• Directions: Retype every entry below without pictures.

Saved entries
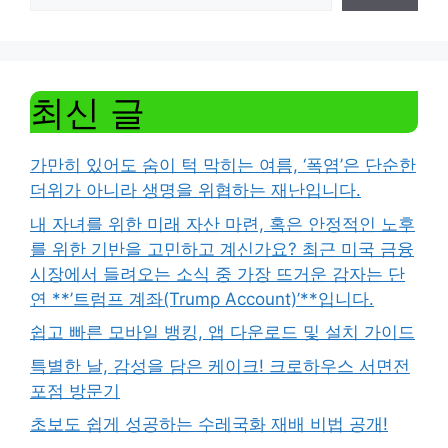
최신 글
가만히 있어도 숨이 턱 막히는 여름, ‘폭염’은 단순한
더위가 아니라 생명을 위협하는 재난입니다.
내 자녀를 위한 미래 자산 마련, 혹은 안정적인 노후
를 위한 기반을 고민하고 계신가요? 최근 미국 금융
시장에서 들려오는 소식 중 가장 뜨거운 감자는 단
연 **’트럼프 계좌(Trump Account)’**입니다.
쉽고 빠른 모바일 뱅킹, 앱 다운로드 및 설치 가이드
특별한 날, 감성을 담은 케이크! 크로하우스 서면전
포점 방문기
초보도 쉽게 성공하는 수레국화 재배 비법 공개!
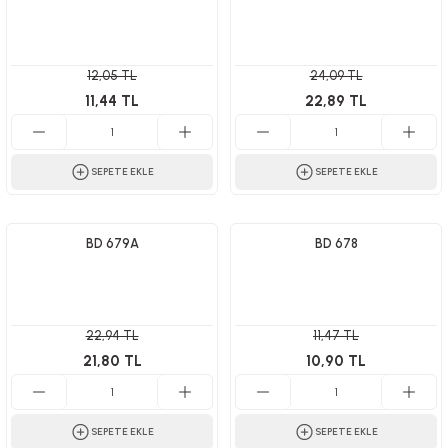
12,05 TL
24,09 TL
11,44 TL
22,89 TL
SEPETE EKLE
SEPETE EKLE
BD 679A
BD 678
22,94 TL
11,47 TL
21,80 TL
10,90 TL
SEPETE EKLE
SEPETE EKLE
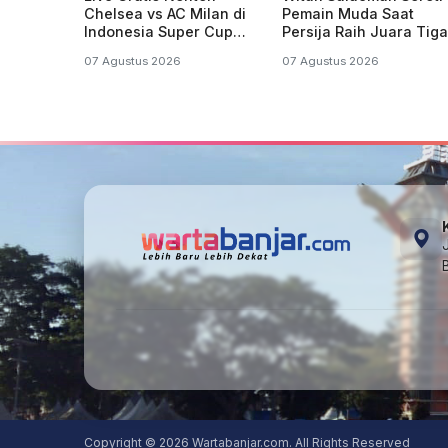
Chelsea vs AC Milan di
Pemain Muda Saat
Indonesia Super Cup
Persija Raih Juara Tiga
2026
Piala Presiden
07 Agustus 2026
07 Agustus 2026
Copyright © 2026 Wartabanjar.com. All Rights Reserved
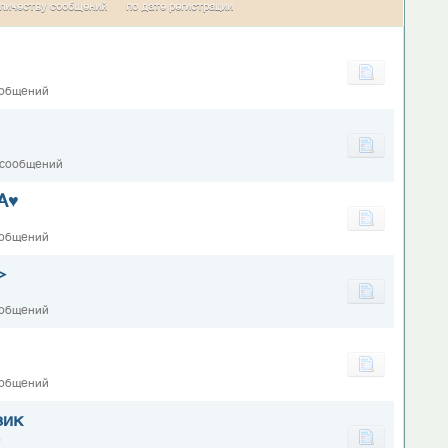
личеству сообщений
по дате регистрации
ообщений
 сообщений
А♥
ообщений
>
ообщений
ообщений
зик
0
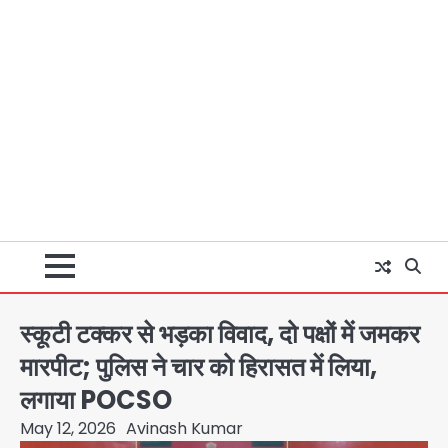
स्कूटी टक्कर से भड़का विवाद, दो पक्षों में जमकर
मारपीट; पुलिस ने चार को हिरासत में लिया,
लगाया POCSO
May 12, 2026
Avinash Kumar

• Result of the exercise:
최신 글
가만히 있어도 숨이 턱 막히는 여름, ‘폭염’은 단순한
더위가 아니라 생명을 위협하는 재난입니다.
내 자녀를 위한 미래 자산 마련, 혹은 안정적인 노후
를 위한 기반을 고민하고 계신가요? 최근 미국 금융
시장에서 들려오는 소식 중 가장 뜨거운 감자는 단
연 **’트럼프 계좌(Trump Account)’**입니다.
쉽고 빠른 모바일 뱅킹, 앱 다운로드 및 설치 가이드
특별한 날, 감성을 담은 케이크! 크로하우스 서면전
포점 방문기
초보도 쉽게 성공하는 수레국화 재배 비법 공개!
12,05 TL
24,09 TL
11,44 TL
22,89 TL
SEPETE EKLE
SEPETE EKLE
BD 679A
BD 678
22,94 TL
11,47 TL
21,80 TL
10,90 TL
SEPETE EKLE
SEPETE EKLE
Chelsea vs AC Milan di
Pemain Muda Saat
Indonesia Super Cup
Persija Raih Juara Tiga
2026
Piala Presiden
07 Agustus 2026
07 Agustus 2026
Copyright © 2026 Wartabanjar.com. All Rights Reserved
личеству сообщений
по дате регистрации
ообщений
 сообщений
А♥
ообщений
>
ообщений
ообщений
зик
0
स्कूटी टक्कर से भड़का विवाद, दो पक्षों में जमकर
मारपीट; पुलिस ने चार को हिरासत में लिया,
लगाया POCSO
May 12, 2026
Avinash Kumar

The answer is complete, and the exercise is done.